• [Task] Please output the section of the listing below that opens with the line containing "Curriculum Implementation" and closes with the line containing "franchise, where he", exactly and with nothing else.

• [Task input]
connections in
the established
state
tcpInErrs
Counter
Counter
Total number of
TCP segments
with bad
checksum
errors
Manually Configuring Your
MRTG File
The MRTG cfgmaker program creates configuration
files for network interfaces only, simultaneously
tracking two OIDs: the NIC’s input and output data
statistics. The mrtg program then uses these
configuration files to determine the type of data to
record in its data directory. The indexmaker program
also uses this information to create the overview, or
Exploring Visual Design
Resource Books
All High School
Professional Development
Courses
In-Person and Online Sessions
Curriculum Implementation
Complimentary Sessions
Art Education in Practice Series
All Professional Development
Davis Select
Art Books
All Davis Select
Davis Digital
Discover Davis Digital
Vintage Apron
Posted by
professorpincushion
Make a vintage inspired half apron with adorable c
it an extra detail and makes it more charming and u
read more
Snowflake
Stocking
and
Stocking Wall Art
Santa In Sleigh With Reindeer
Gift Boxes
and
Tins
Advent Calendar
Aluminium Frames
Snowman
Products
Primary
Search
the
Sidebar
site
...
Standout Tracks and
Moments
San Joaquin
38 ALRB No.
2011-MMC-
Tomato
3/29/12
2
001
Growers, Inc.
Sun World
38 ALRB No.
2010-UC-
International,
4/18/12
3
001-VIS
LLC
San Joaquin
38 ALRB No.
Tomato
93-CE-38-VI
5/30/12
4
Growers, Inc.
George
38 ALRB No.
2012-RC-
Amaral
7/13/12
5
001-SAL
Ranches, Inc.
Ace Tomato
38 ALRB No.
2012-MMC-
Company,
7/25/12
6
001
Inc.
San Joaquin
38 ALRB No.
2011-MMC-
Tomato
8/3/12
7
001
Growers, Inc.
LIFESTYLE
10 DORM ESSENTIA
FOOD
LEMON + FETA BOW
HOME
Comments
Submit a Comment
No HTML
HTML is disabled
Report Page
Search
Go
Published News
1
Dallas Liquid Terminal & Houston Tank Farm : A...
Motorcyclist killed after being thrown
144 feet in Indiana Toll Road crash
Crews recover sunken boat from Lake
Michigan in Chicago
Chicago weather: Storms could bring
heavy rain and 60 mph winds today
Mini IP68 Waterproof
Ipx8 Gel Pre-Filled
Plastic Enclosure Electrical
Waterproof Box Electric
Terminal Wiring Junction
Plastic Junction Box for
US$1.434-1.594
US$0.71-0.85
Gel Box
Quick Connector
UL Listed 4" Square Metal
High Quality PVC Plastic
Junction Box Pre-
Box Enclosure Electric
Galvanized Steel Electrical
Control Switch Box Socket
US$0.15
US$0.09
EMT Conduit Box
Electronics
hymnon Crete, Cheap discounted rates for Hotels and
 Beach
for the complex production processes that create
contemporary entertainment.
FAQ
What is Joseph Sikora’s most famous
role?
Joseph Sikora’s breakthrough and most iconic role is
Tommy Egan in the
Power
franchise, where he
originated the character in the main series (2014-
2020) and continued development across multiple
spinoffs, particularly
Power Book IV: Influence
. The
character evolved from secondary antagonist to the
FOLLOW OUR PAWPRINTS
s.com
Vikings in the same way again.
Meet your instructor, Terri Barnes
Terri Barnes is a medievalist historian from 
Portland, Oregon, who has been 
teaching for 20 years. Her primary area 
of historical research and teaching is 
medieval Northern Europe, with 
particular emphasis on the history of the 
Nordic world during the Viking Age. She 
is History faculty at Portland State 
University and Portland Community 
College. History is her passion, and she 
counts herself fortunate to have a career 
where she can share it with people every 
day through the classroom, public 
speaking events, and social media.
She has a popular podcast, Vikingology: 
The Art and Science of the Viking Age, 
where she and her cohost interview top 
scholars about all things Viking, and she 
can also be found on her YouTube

• [Answer below]
Curriculum Implementation
Complimentary Sessions
Art Education in Practice Series
All Professional Development
Davis Select
Art Books
All Davis Select
Davis Digital
Discover Davis Digital
Vintage Apron
Posted by
professorpincushion
Make a vintage inspired half apron with adorable c
it an extra detail and makes it more charming and u
read more
Snowflake
Stocking
and
Stocking Wall Art
Santa In Sleigh With Reindeer
Gift Boxes
and
Tins
Advent Calendar
Aluminium Frames
Snowman
Products
Primary
Search
the
Sidebar
site
...
Standout Tracks and
Moments
San Joaquin
38 ALRB No.
2011-MMC-
Tomato
3/29/12
2
001
Growers, Inc.
Sun World
38 ALRB No.
2010-UC-
International,
4/18/12
3
001-VIS
LLC
San Joaquin
38 ALRB No.
Tomato
93-CE-38-VI
5/30/12
4
Growers, Inc.
George
38 ALRB No.
2012-RC-
Amaral
7/13/12
5
001-SAL
Ranches, Inc.
Ace Tomato
38 ALRB No.
2012-MMC-
Company,
7/25/12
6
001
Inc.
San Joaquin
38 ALRB No.
2011-MMC-
Tomato
8/3/12
7
001
Growers, Inc.
LIFESTYLE
10 DORM ESSENTIA
FOOD
LEMON + FETA BOW
HOME
Comments
Submit a Comment
No HTML
HTML is disabled
Report Page
Search
Go
Published News
1
Dallas Liquid Terminal & Houston Tank Farm : A...
Motorcyclist killed after being thrown
144 feet in Indiana Toll Road crash
Crews recover sunken boat from Lake
Michigan in Chicago
Chicago weather: Storms could bring
heavy rain and 60 mph winds today
Mini IP68 Waterproof
Ipx8 Gel Pre-Filled
Plastic Enclosure Electrical
Waterproof Box Electric
Terminal Wiring Junction
Plastic Junction Box for
US$1.434-1.594
US$0.71-0.85
Gel Box
Quick Connector
UL Listed 4" Square Metal
High Quality PVC Plastic
Junction Box Pre-
Box Enclosure Electric
Galvanized Steel Electrical
Control Switch Box Socket
US$0.15
US$0.09
EMT Conduit Box
Electronics
hymnon Crete, Cheap discounted rates for Hotels and
 Beach
for the complex production processes that create
contemporary entertainment.
FAQ
What is Joseph Sikora’s most famous
role?
Joseph Sikora’s breakthrough and most iconic role is
Tommy Egan in the
Power
franchise, where he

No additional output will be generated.